_Items in a dataset_
::::::::::

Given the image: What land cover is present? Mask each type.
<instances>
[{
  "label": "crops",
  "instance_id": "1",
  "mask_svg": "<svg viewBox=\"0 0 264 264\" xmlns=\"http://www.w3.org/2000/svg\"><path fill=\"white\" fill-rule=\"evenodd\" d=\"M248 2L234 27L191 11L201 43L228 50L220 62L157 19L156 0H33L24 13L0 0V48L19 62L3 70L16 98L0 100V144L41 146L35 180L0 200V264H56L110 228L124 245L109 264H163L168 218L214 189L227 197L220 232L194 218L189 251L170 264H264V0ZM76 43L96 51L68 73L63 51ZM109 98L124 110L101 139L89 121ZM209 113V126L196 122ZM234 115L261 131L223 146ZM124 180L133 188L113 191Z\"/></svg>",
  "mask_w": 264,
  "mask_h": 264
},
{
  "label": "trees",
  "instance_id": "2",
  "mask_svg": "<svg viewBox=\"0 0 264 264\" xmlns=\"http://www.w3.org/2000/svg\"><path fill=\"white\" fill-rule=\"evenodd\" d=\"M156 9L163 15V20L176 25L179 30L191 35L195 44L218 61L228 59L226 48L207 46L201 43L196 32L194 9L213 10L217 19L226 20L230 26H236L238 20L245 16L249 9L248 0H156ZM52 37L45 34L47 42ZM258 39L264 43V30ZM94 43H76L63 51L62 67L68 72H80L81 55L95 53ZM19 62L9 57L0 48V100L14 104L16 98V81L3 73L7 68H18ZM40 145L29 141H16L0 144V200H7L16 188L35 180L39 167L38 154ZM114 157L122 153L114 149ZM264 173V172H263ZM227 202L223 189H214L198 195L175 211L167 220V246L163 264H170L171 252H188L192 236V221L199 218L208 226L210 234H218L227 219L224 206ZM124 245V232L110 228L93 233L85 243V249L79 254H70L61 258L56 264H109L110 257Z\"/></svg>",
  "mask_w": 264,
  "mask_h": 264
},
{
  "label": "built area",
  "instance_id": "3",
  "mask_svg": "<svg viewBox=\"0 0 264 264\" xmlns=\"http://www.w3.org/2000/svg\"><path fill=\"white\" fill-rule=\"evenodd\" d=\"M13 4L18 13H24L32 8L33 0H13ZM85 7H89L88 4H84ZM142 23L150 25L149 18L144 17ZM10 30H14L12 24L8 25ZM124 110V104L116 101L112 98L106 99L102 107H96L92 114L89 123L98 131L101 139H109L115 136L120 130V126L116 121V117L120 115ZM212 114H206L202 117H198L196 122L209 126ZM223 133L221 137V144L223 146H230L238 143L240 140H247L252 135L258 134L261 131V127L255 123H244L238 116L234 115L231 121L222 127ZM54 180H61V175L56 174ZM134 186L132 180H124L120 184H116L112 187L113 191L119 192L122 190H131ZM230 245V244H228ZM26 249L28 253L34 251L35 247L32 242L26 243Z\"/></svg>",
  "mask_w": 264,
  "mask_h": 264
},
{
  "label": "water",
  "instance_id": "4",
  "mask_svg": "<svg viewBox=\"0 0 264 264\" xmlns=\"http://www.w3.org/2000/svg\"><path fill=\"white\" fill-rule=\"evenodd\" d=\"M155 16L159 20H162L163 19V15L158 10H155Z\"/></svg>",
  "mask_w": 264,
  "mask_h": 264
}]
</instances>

::::::::::

_Requirement_
How many lines in the entries above contain the string "label"? Give only the number.

_Reply_
4